SUPPLIED RECORDS:
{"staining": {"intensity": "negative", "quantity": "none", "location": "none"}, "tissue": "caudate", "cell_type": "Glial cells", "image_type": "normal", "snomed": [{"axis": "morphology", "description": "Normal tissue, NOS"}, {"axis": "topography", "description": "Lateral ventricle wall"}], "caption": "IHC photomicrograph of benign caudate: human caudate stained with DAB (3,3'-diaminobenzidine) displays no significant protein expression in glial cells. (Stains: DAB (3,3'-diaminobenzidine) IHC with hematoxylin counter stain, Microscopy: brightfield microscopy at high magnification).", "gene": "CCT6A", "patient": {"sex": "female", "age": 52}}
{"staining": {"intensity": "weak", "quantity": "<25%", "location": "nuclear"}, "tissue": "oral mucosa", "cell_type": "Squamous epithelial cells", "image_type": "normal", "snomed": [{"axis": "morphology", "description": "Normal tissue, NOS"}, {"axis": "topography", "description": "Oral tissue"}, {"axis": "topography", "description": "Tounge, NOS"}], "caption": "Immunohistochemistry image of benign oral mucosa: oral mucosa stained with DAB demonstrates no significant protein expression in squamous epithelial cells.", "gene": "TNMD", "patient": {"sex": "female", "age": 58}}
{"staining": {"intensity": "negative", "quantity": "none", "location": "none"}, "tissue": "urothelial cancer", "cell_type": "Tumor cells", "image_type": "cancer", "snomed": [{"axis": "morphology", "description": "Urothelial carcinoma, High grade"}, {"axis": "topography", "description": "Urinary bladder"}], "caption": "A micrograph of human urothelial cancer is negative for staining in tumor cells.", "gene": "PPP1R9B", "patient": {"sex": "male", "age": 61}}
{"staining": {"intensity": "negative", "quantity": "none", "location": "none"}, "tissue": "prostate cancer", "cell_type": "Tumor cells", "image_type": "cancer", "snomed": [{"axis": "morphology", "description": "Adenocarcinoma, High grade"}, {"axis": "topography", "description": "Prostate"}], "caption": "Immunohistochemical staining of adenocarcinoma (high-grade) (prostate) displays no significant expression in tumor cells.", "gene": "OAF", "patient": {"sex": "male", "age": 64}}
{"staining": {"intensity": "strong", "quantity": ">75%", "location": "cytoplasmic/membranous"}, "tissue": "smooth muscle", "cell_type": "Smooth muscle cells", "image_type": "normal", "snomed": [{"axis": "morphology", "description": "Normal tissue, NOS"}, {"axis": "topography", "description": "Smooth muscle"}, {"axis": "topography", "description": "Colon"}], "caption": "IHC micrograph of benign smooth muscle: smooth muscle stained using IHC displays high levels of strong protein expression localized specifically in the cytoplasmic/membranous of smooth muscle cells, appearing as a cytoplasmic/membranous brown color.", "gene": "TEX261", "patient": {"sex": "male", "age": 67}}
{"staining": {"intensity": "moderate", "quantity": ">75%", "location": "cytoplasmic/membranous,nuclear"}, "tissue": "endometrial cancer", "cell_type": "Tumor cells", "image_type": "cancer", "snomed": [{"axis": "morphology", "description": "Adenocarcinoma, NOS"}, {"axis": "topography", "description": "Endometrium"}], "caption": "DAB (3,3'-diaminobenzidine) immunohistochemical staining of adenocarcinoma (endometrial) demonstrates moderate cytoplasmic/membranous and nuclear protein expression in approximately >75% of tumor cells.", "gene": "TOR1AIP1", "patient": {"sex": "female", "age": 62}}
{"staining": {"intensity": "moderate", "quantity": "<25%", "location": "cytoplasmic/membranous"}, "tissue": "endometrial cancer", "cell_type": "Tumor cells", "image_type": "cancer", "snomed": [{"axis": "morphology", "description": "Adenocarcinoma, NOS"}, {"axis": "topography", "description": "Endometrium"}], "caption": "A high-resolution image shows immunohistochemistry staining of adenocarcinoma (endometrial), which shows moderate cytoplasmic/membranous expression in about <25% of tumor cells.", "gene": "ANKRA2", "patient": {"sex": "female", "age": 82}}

YOUR ASSIGNMENT:
Look over the material above and report how many of its lines have the string "human" in them, nothing more.

WORKED SOLUTION:
2